There were, and like I said, we can see that the [number of] children born fell 50%, and we can only speculate about the detrimental effects that such an extreme mechanism of population control has had for national economic self-sufficiency in Greenland, for example, and also for the fight for independence in Greenland. Because as Naja Dyrendom Graugaard and Josefine Lee Stage and I argue, what you’re potentially looking at here is you’re looking at the loss of a generation of Indigenous Greenlandic Inuit children.
Today, for context, the population of Greenland is only about 56,000 people. So, that number of almost 4,000 IUDs back in the ’60s and ’70s is a large chunk of that, or a significant chunk of that.
It’s very significant.
This policy didn’t entirely end until the 1990s, right?
That’s right. While you might technically date the program itself as we talk about it and how it was launched in ’35, you might technically date it to have ended formally in ’75. There were unethical, manipulative and coercive practices of IUD insertion that continued well into the late 20th century in Denmark. So, there are women who have come forward and who have recounted stories of being involuntarily fitted with an IUD up into the ’90s. And I would say just to add to that, the Danish administration of the health care system in Greenland ends in ’92, and then in ’92, it is the Greenlandic government that takes over the administration of the health care system. So, these women are recounting that this practice has continued and bled into the Greenlandic home rules administration of the health care system.

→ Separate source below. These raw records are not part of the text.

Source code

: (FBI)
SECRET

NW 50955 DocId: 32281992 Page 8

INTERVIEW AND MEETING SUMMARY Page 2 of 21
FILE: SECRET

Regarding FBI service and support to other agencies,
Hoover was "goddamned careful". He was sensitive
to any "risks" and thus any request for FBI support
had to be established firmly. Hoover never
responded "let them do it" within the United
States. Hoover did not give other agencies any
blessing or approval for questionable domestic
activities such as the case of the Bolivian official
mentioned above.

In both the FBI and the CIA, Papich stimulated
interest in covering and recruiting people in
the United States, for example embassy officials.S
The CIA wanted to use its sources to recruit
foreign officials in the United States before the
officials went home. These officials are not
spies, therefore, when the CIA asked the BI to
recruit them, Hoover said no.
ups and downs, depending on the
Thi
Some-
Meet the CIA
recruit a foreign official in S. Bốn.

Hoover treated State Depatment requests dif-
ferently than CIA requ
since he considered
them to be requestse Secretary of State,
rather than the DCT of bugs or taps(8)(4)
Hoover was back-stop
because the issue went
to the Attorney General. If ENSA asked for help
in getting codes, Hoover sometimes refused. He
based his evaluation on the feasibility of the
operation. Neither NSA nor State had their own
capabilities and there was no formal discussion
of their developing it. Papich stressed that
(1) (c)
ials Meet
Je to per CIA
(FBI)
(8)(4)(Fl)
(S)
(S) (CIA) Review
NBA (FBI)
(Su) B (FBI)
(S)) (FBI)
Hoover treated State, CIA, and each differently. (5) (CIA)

I understand there is currently a lawsuit being brought by women who had these IUDs inserted. What are they asking for?
They are asking the Danish government to recognize that their human rights have been breached as a result of this IUD practice and they are asking for reparations. My understanding is that the amount that they are currently seeking is $43 million Danish kroner in reparations.
That’s about $6.5 million they’re asking for. Did the Danish prime minister offer anything beyond words in her apology? Was there any talk of financial compensation?
Yes. So, after years of pressure by the women and their allies, the Danish Prime Minister Mette Frederiksen finally announced that Denmark will pay some form of reparations, although it remains to be seen how much. And there are Greenlandic Inuit people and politicians who are currently asking for the reparative work that this apology will require. They’re asking for monetary compensation, for access to psychologists and counseling and so on. So in other words, it’s not generally seen as enough to apologize, but this apology is the beginning of a long process of necessary reparative work, and it’s uncertain how Mette Frederiksen and the Danish government will decide to take on and carry out this responsibility.
I know that you, yourself, are Danish but I wonder how you’ve seen this being discussed by the women who were impacted by this policy.
I have seen that it is significant but it has come several years after the women came forward with their stories. Since the IUD program began in the ’60s, these women have already been waiting a long time. And with the years that have passed since this history entered the Danish media landscape, they’ve been made to wait even longer. Now, this doesn’t mean that the apology is not seen as significant. It is. And in fact, as the forewoman of the group of women who have been impacted, Naja Lyberth, proclaimed in the Greenlandic Inuit news media KNR, and I quote, that “their fight and resistance has borne fruit.” So, it is significant. Now what remains to be seen is what will materialize of it in terms of actual material support and reparations.
This interview has been lightly edited and condensed for clarity.